Symantec has updated its Antivirus Engine (AVE) to address a critical memory corruption vulnerability discovered by Google Project Zero researcher Tavis Ormandy.
The flaw, tracked as CVE-2016-2208, is related to how the Symantec AVE parses executable files packed by the ASPack executable file compressor. Many Symantec and Norton products are affected, including Symantec Endpoint Antivirus, Norton Antivirus, Symantec Email Security and Symantec Scan Engine.
The vulnerability can be remotely exploited for code execution by sending a specially crafted file to the victim – either via email or by sending them a link pointing to the file. Ormandy has developed a proof-of-concept (PoC) exploit which he released after Symantec patched the issue.

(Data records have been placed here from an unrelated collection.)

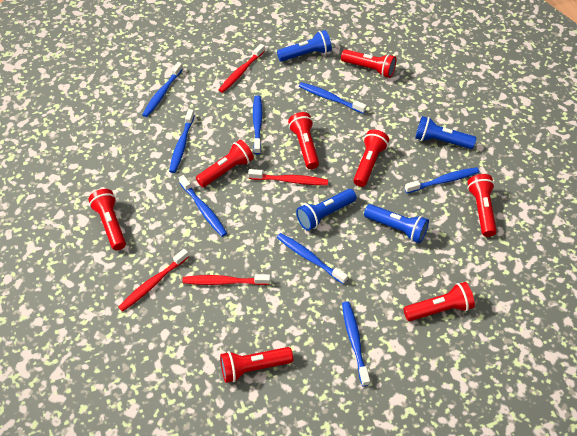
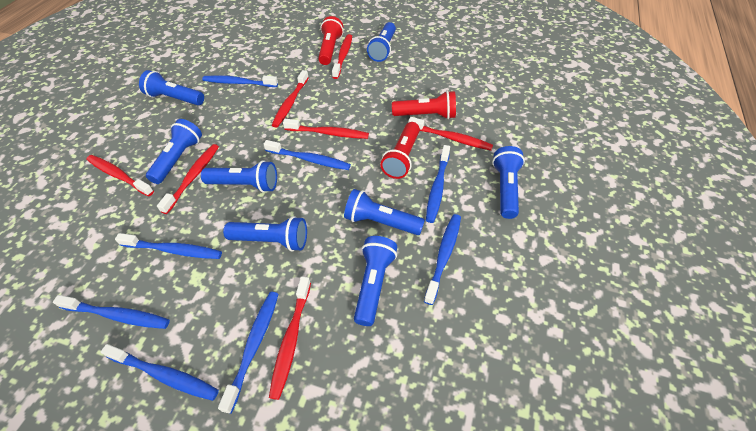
blue flashlight: [277,30,332,61] [296,189,356,231] [364,204,429,244] [415,116,476,149] = 4 -> [139,70,204,105] [146,119,202,184] [201,161,277,193] [223,216,307,251] [344,189,425,235] [354,236,397,326] [367,22,396,62] [492,146,525,219] = 8
red flashlight: [88,189,126,250] [196,140,254,187] [220,347,293,383] [288,112,319,169] [341,49,396,78] [353,129,389,187] [403,282,475,321] [467,174,497,237] = 8 -> [318,16,343,65] [380,122,420,179] [392,91,456,119] = 3
red toothbrush: [118,249,189,312] [182,274,270,285] [219,44,265,93] [248,169,328,185] = 4 -> [86,155,154,196] [157,144,219,214] [269,277,311,400] [272,70,309,128] [283,119,369,139] [332,34,352,79] [408,117,493,151] = 7

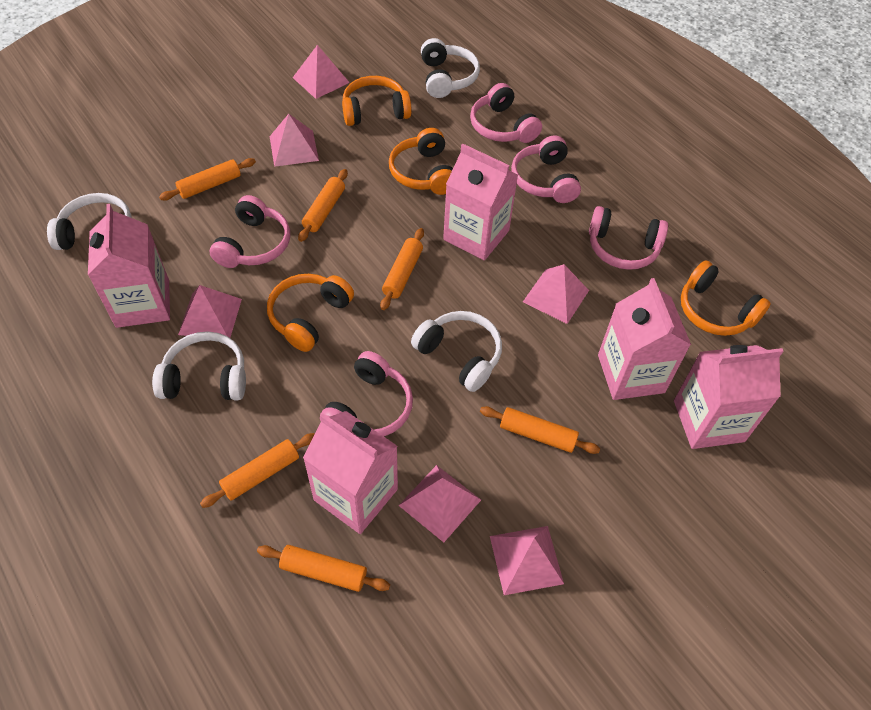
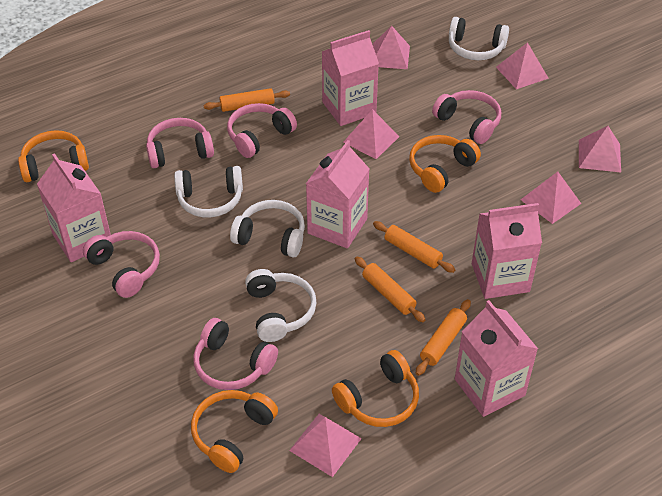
orange rolling pin: [159,158,256,201] [200,433,315,508] [257,545,390,592] [298,169,348,242] [380,228,424,310] [480,406,600,454] = 6 -> [203,88,290,112] [355,257,425,322] [373,221,456,273] [416,299,471,376] = 4

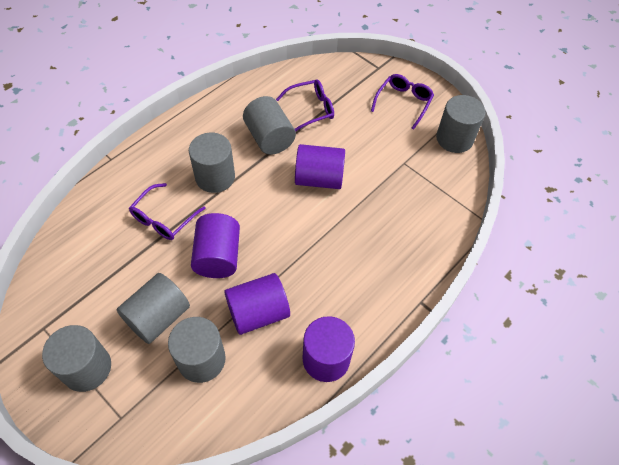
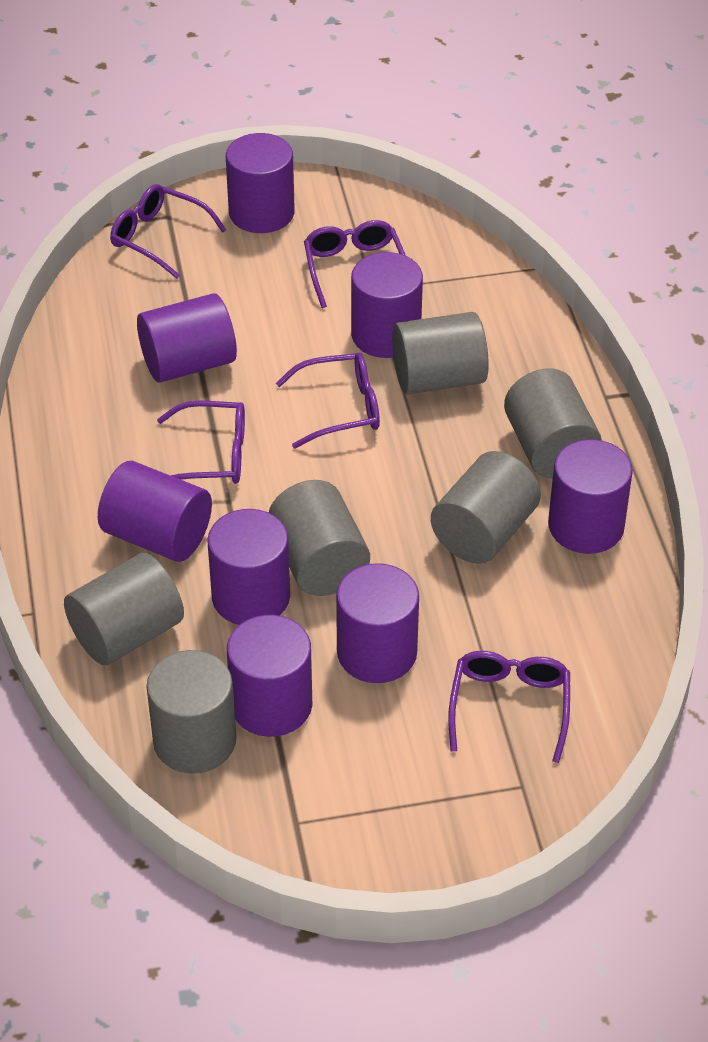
purple cylinder: [191,213,240,278] [224,273,290,335] [295,144,345,189] [303,316,355,382] = 4 -> [98,461,212,562] [137,293,237,383] [207,509,290,625] [226,133,295,233] [227,615,312,737] [336,563,419,683] [351,252,423,358] [548,439,633,554] = 8
purple glasses: [129,183,206,240] [276,80,334,132] [371,74,434,130] = 3 -> [110,184,226,279] [157,401,245,484] [276,353,380,449] [304,220,406,308] [448,651,570,763] = 5

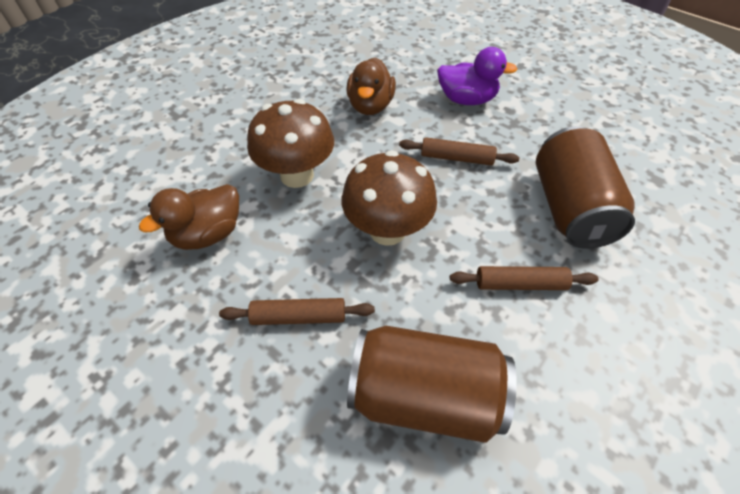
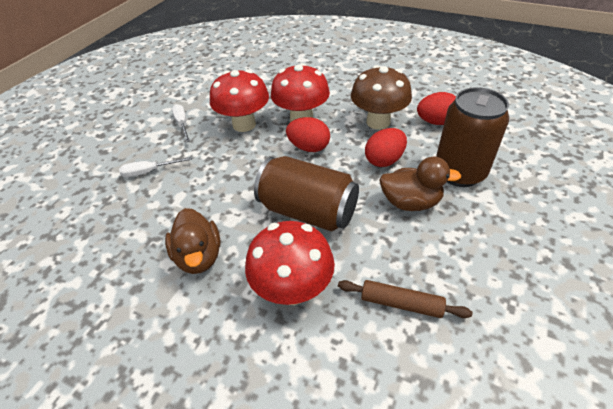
brown mushroom: [247,99,334,188] [342,150,437,246] = 2 -> [351,65,412,130] = 1
brown rolling pin: [219,298,375,325] [399,137,519,166] [450,266,599,290] = 3 -> [338,280,472,318] = 1
purple duck: [437,47,517,105] = 1 -> none = 0
red egg: none = 0 -> [286,117,330,152] [365,128,407,167] [417,92,456,125] = 3
red mushroom: none = 0 -> [210,70,269,132] [245,221,335,305] [271,63,330,122] = 3
white screwdriver: none = 0 -> [119,157,192,177] [172,104,190,142] = 2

“On Linux, Mac and other UNIX platforms, this results in a remote heap overflow as root in the Symantec or Norton process. On Windows, this results in kernel memory corruption, as the scan engine is loaded into the kernel (wtf!!!), making this a remote ring0 memory corruption vulnerability – this is about as bad as it can possibly get,” Ormandy explained in an advisory made public on Monday.
In its own advisory, Symantec said the code executed at kernel level with root privileges causes a memory access violation, which in most cases results in an immediate system crash.
No interaction is required to trigger the exploit. In fact, when Ormandy sent his PoC to Symantec, the security firm’s mail server crashed after its product unpacked the file.
Ormandy reported this and other critical remote code execution vulnerabilities to Symantec in late April. The vendor patched CVE-2016-2208 on Monday with a Symantec Antivirus Engine update pushed out via LiveUpdate. However, the other flaws reported by the Google researcher cannot be addressed via LiveUpdate – they require maintenance patches which take more time to roll out.
This is not the first time Ormandy has found a security product vulnerability that can be exploited simply by sending an email or getting the user to click on a link. In December, the expert reported finding a similar flaw affecting FireEye appliances.
The researcher has analyzed the products of several security firms over the past months, including Trend Micro, Comodo, Kaspersky Lab, AVG, Avast and others.